Request: Every line from the opening of the records to the line with "X161569400Y-83083400D03*" should be restated exactly, with both ends included and the pictures left out.

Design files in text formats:
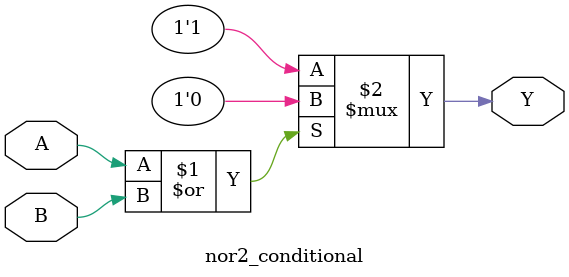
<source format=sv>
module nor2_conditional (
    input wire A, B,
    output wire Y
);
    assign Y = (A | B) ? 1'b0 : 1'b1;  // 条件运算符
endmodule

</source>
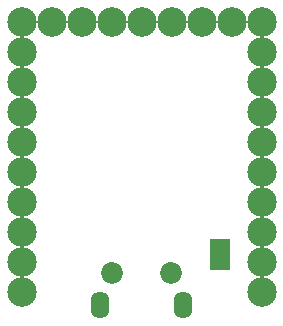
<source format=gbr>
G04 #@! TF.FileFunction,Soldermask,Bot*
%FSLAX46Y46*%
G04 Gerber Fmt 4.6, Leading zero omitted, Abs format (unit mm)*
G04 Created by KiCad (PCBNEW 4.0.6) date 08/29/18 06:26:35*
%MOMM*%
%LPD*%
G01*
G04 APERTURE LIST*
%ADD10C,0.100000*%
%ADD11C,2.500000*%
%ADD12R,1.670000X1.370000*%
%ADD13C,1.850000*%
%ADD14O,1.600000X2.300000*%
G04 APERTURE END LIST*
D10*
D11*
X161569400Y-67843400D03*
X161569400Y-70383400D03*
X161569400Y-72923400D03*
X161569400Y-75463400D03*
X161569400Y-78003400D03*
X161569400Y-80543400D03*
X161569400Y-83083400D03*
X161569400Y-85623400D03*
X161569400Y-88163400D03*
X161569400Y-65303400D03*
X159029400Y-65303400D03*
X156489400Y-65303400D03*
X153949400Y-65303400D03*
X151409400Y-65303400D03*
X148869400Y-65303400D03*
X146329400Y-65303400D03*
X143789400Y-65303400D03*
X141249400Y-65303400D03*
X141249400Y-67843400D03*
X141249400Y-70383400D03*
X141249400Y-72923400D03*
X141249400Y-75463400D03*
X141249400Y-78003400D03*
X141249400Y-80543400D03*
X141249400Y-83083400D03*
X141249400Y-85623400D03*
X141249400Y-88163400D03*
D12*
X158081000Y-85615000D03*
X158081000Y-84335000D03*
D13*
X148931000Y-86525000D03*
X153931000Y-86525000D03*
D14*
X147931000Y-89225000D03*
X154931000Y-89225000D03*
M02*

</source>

Response:
<source format=sv>
module nor2_conditional (
    input wire A, B,
    output wire Y
);
    assign Y = (A | B) ? 1'b0 : 1'b1;  // 条件运算符
endmodule

</source>
<source format=gbr>
G04 #@! TF.FileFunction,Soldermask,Bot*
%FSLAX46Y46*%
G04 Gerber Fmt 4.6, Leading zero omitted, Abs format (unit mm)*
G04 Created by KiCad (PCBNEW 4.0.6) date 08/29/18 06:26:35*
%MOMM*%
%LPD*%
G01*
G04 APERTURE LIST*
%ADD10C,0.100000*%
%ADD11C,2.500000*%
%ADD12R,1.670000X1.370000*%
%ADD13C,1.850000*%
%ADD14O,1.600000X2.300000*%
G04 APERTURE END LIST*
D10*
D11*
X161569400Y-67843400D03*
X161569400Y-70383400D03*
X161569400Y-72923400D03*
X161569400Y-75463400D03*
X161569400Y-78003400D03*
X161569400Y-80543400D03*
X161569400Y-83083400D03*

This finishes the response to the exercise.